Lent is marked by fasting, both from food and festivities. I am fasting from things like Facebook that eat up my time for no purpose. I plan to put that "found" time to work by increasing my Bible study and prayer time. I plan to attend church services each week and to remember that it truly is more blessed to give that to recive.
I look forward to hearing what Ash Wednesday means to you. Please post your comments here as I will not be reading Facebook for 40 days.
******************************Since I found the information on the BBC site easy to read, I returned there to find the explanation below of Ash Wednesday.
Ash Wednesday is the beginning of Lent for Western Christian churches. It's a day of penitence to clean the soul before the Lent fast.
Roman Catholic, Anglican, and some other churches hold special services at which worshippers are marked with ashes as a symbol of death and sorrow for sin.
Ash Wednesday services
The service draws on the ancient Biblical traditions of covering one's head with ashes, wearing sackcloth, and fasting.
The mark of ashes
In Ash Wednesday services churchgoers are marked on the forehead with a cross of ashes as a sign of penitence and mortality.

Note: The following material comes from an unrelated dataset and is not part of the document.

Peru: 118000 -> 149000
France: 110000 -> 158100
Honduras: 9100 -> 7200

The use of ashes, made by burning palm crosses from the previous Palm Sunday, is very symbolic.
The minister or priest marks each worshipper on the forehead, and says remember you are dust and unto dust you shall return, or a similar phrase based on God's sentence on Adam in Genesis 3:19.
Keeping the mark
At some churches the worshippers leave with the mark still on their forehead so that they carry the sign of the cross out into the world.

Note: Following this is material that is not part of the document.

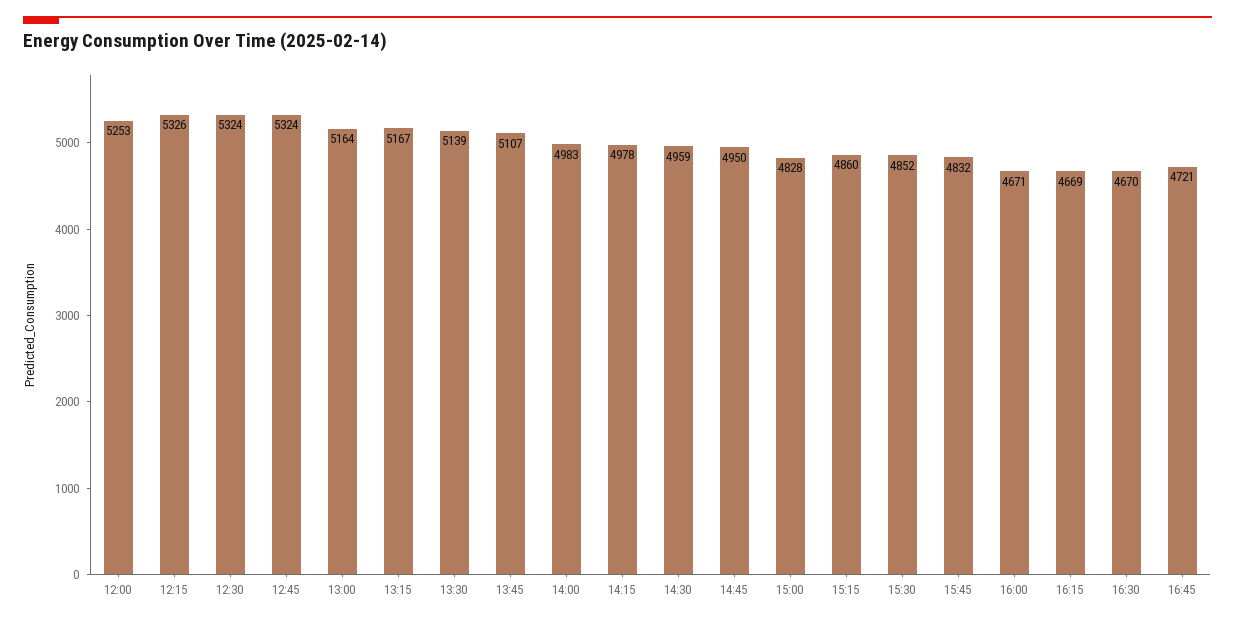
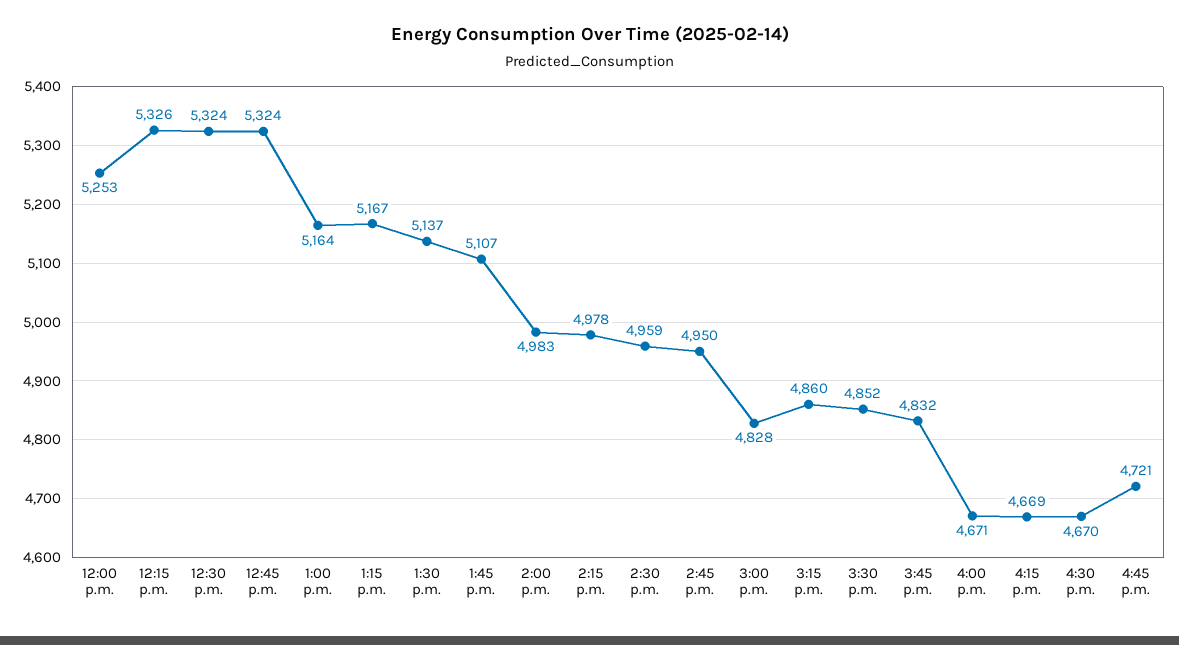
13:30: 5139 -> 5137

At other churches the service ends with the ashes being washed off as a sign that the participants have been cleansed of their sins.
Symbolism of the ashes
The marking of their forehead with a cross made of ashes reminds each churchgoer that:
• Death comes to everyone
• They should be sad for their sins
• They must change themselves for the better
• God made the first human being by breathing life into dust, and without God, human beings are nothing more than dust and ashes.

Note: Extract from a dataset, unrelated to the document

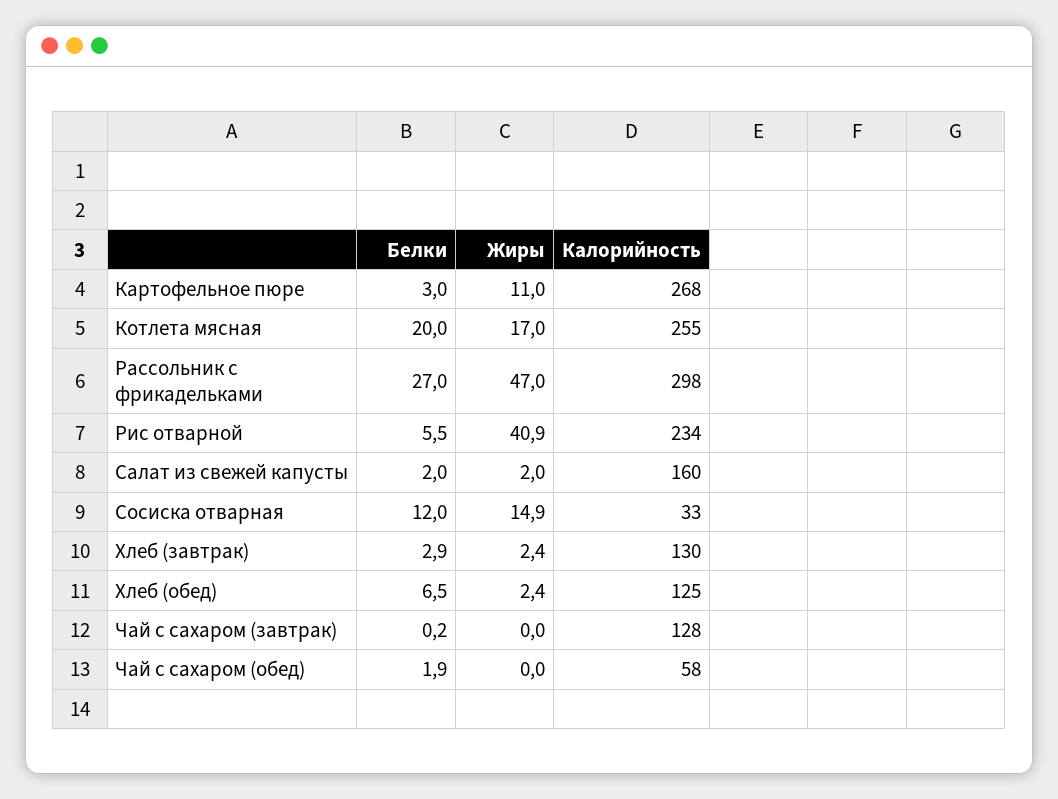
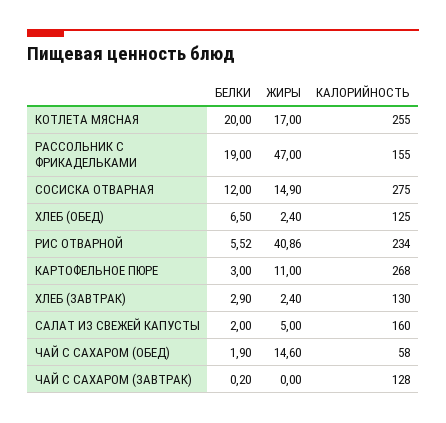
Белки, Рассольник с фрикадельками: 27 -> 19
Калорийность, Рассольник с фрикадельками: 298 -> 155
Жиры, Салат из свежей капусты: 2 -> 5
Калорийность, Сосиска отварная: 33 -> 275
Жиры, Чай с сахаром (обед): 0 -> 14.6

The shape of the mark and the words used are symbolic in other ways:
• The cross is a reminder of the mark of the cross made at baptism
• The phrase often used when the ashes are administered reminds Christians of the doctrine of original sin
• The cross of ashes may symbolise the way Christ's sacrifice on the cross as atonement for sin replaces the Old Testament tradition of making burnt offerings to atone for sin.